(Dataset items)
────────

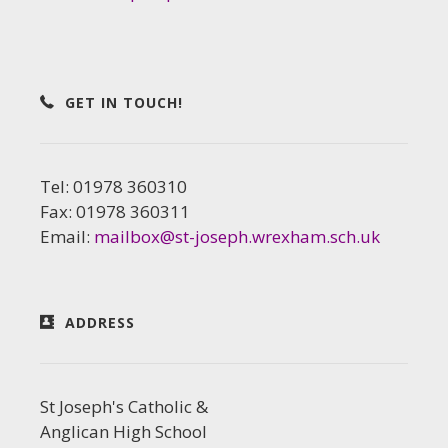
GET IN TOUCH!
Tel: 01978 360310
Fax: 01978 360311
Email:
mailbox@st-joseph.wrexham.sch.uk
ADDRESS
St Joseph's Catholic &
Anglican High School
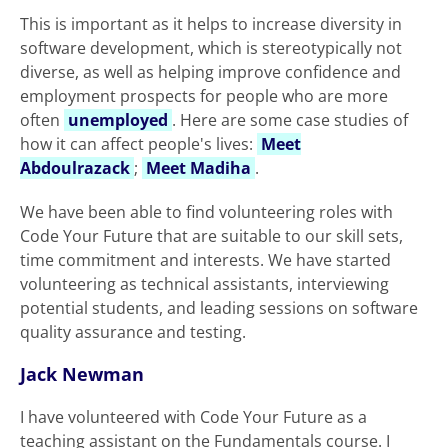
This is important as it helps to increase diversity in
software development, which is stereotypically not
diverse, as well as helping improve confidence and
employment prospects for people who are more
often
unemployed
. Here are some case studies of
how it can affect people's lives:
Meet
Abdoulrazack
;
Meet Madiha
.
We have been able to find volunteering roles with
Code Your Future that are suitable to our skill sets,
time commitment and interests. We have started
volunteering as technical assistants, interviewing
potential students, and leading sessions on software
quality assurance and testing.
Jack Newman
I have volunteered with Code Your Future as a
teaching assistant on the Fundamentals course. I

────────

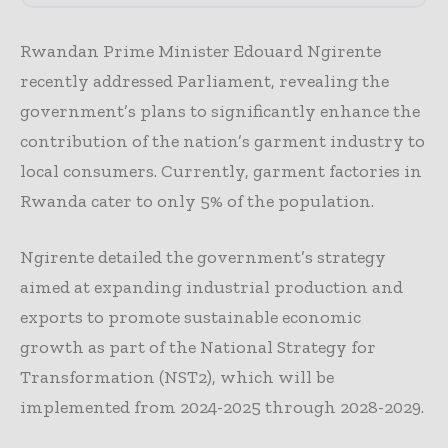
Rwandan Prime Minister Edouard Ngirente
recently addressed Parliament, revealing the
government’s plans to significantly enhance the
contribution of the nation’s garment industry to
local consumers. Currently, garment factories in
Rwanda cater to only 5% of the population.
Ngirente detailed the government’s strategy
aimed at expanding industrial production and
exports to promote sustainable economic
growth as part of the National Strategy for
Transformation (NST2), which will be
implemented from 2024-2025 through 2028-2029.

────────

## PROBLEM STATEMENT:
The output should be exactly the lines above from the line containing "time commitment and" to the line containing "teaching assistant on", inclusive, with no other lines.

## REPLY:
time commitment and interests. We have started
volunteering as technical assistants, interviewing
potential students, and leading sessions on software
quality assurance and testing.
Jack Newman
I have volunteered with Code Your Future as a
teaching assistant on the Fundamentals course. I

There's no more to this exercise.